Selected passage:

══════════════════════════════

It was during another film festival, Sundance, where she promoted “Higher Ground,” that Farmiga officially caught the acting bug.

“I realized that I loved it, and I just kind of jumped in,” she says. That led to her first TV audition for “American Horror Story.” “They called me and were like, ‘[director] Ryan Murphy really likes you,’ and I was like, ‘What!?’” she recalls.

After realizing she would be acting alongside Jessica Lange, she was overwhelmed. “I was like, ‘I’m going to keep my head down and be a good girl.’ If you have someone that amazing in front of you, you just have to take what you can from it, but without being in the way, just observing,” she says.

In addition to appearing in the first season, Farmiga built her own following as teen witch Zoe Benson on the third season of the anthology series. Although she’s no longer on the show, there’s always a chance she could return. “They bring people back sometimes at the most surprising moments,” she notes. She next appeared in Sofia Coppola’s “Bling Ring,” cementing her “cool girl” status. “Sofia’s incredible. She’s very soft spoken, but she knows what she wants,” says Farmiga of the writer-director, herself no stranger to nepotism.

══════════════════════════════

Information provided:
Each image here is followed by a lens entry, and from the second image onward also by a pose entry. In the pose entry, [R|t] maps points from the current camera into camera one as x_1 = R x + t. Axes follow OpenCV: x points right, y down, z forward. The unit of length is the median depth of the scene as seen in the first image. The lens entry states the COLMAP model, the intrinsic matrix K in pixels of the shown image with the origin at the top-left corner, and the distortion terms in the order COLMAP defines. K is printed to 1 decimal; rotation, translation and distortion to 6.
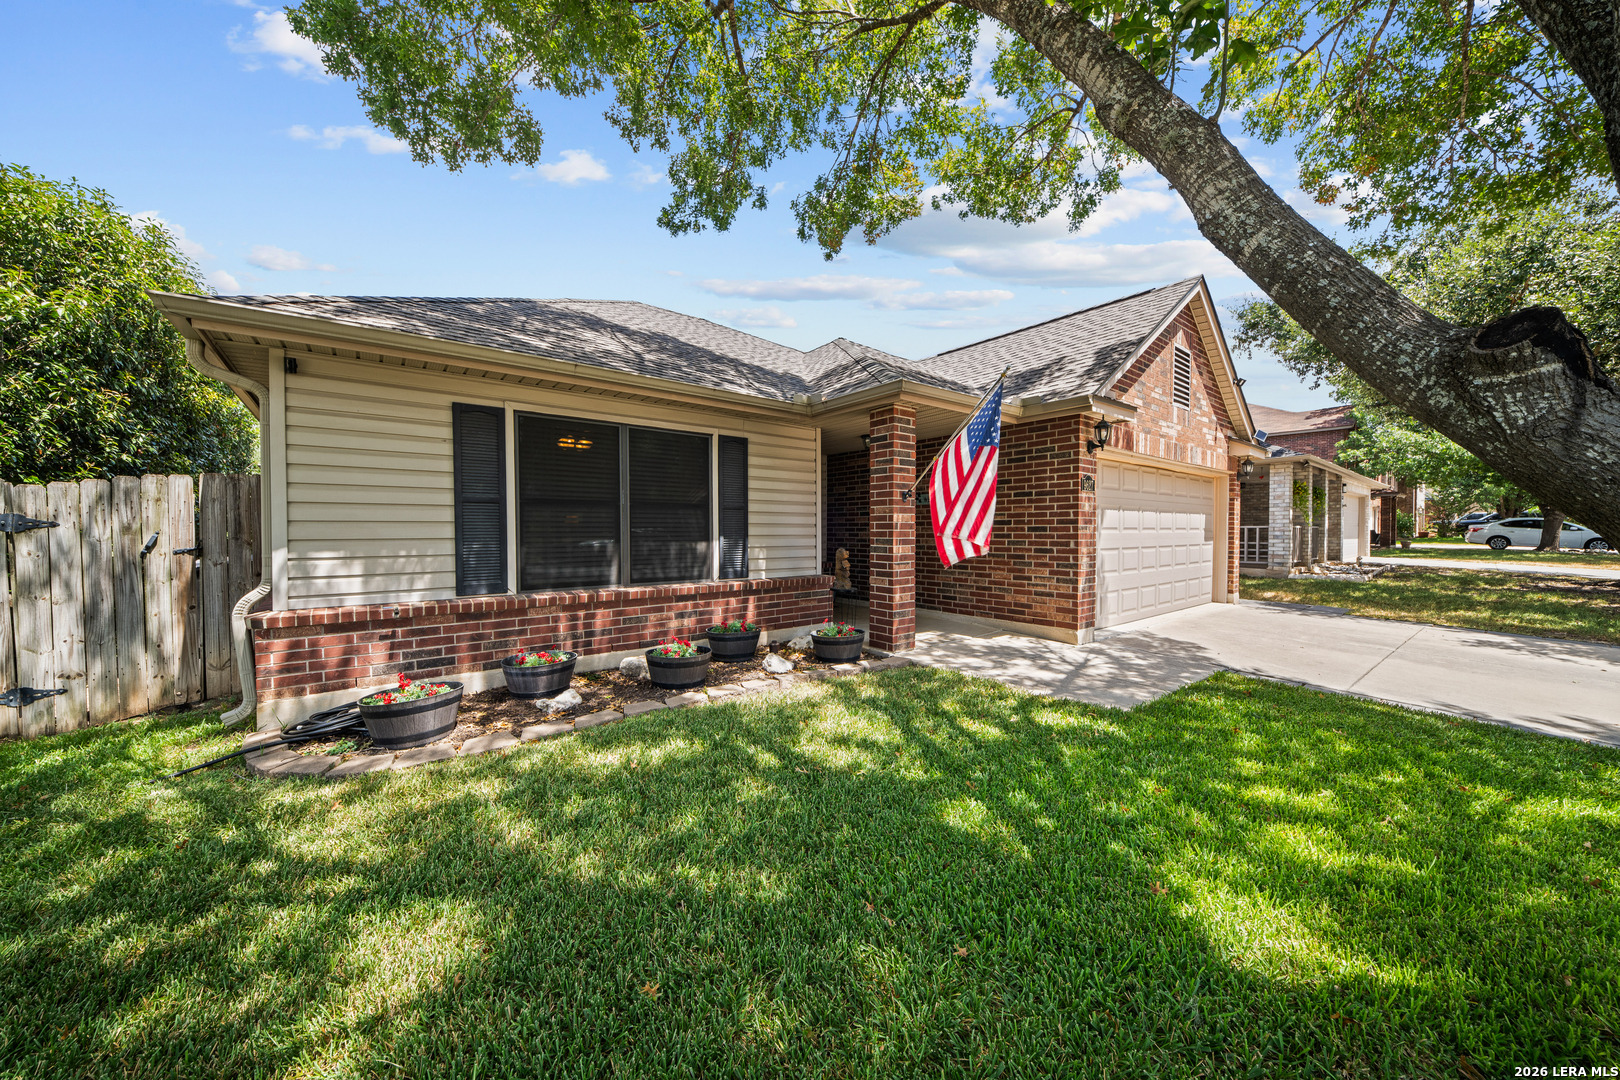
lens RADIAL K [[563.9, 0, 809.6], [0, 563.9, 541.2], [0, 0, 1]] dist [0.000608, -0.003419]
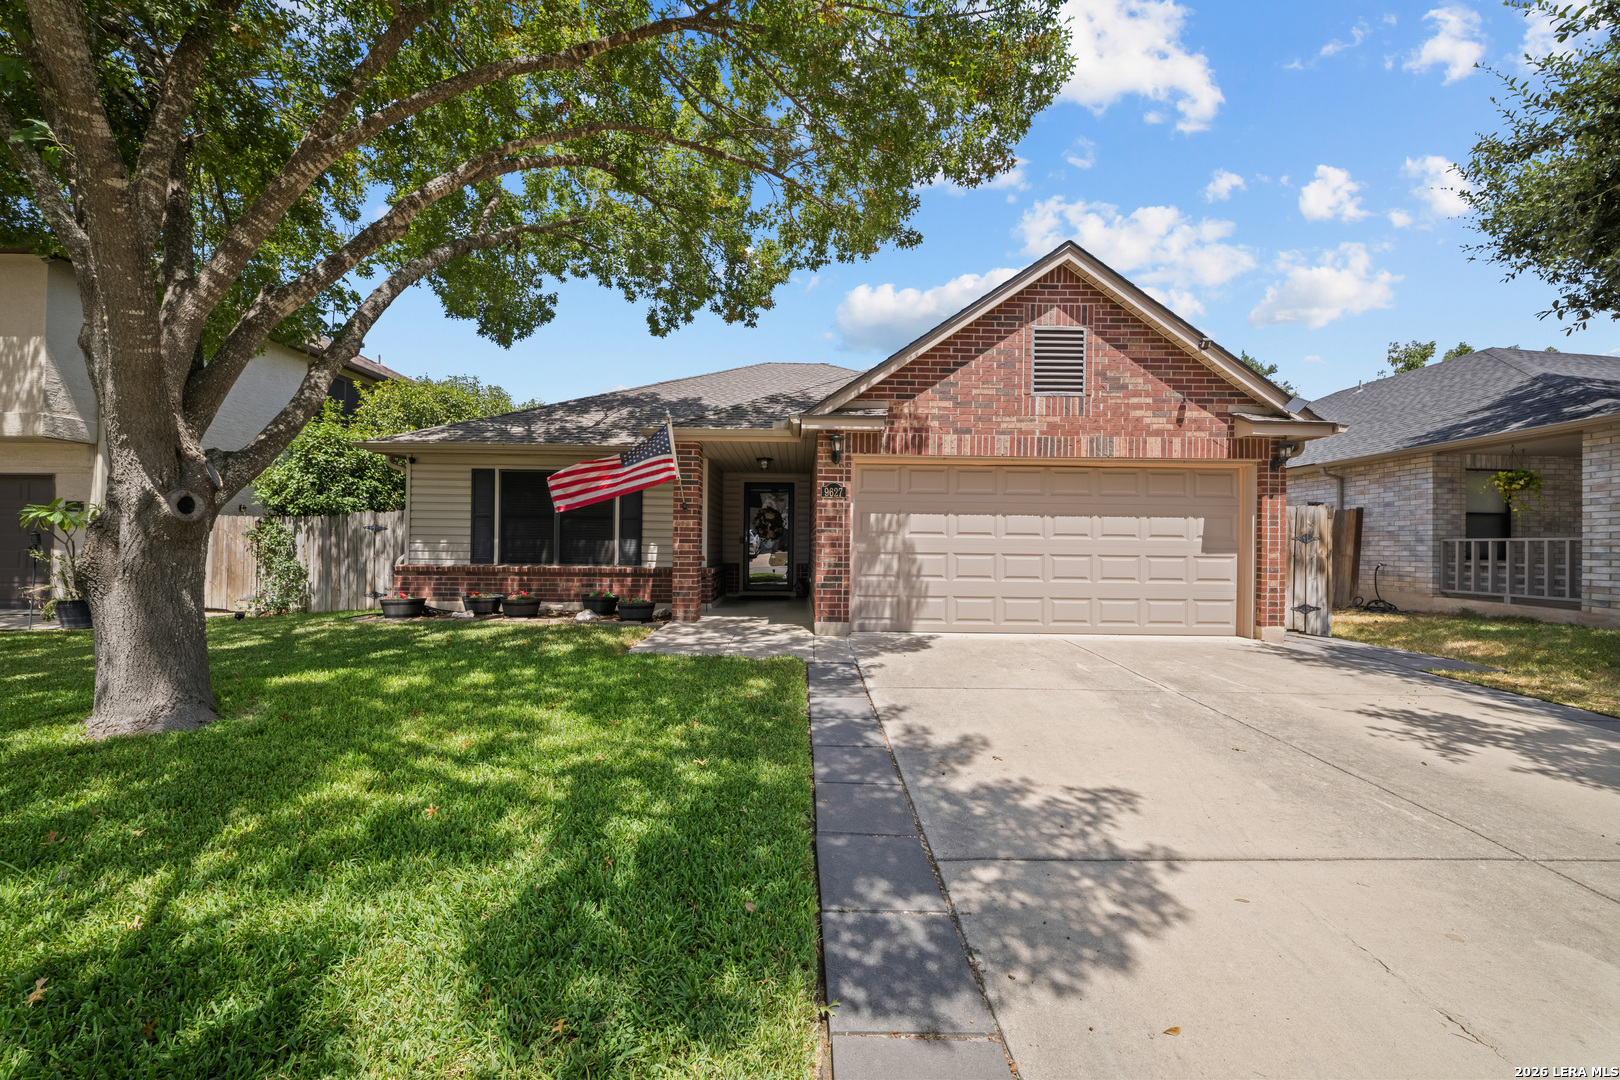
lens RADIAL K [[563.9, 0, 808.8], [0, 563.9, 542.1], [0, 0, 1]] dist [0.000608, -0.003419]
pose [[0.787115, 0.007978, -0.616755, 1.526428], [-0.025254, 0.999495, -0.019301, 0.027288], [0.616290, 0.030768, 0.786918, 0.146783]]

══════════════════════════════

Task requirements: Can you give the stretch from "In addition to" through "stranger to nepotism." in the Farmiga passage again, renaming "teen witch" as "young witch"? Rely only on the text about Farmiga's start in acting.

Worked solution:
In addition to appearing in the first season, Farmiga built her own following as young witch Zoe Benson on the third season of the anthology series. Although she’s no longer on the show, there’s always a chance she could return. “They bring people back sometimes at the most surprising moments,” she notes. She next appeared in Sofia Coppola’s “Bling Ring,” cementing her “cool girl” status. “Sofia’s incredible. She’s very soft spoken, but she knows what she wants,” says Farmiga of the writer-director, herself no stranger to nepotism.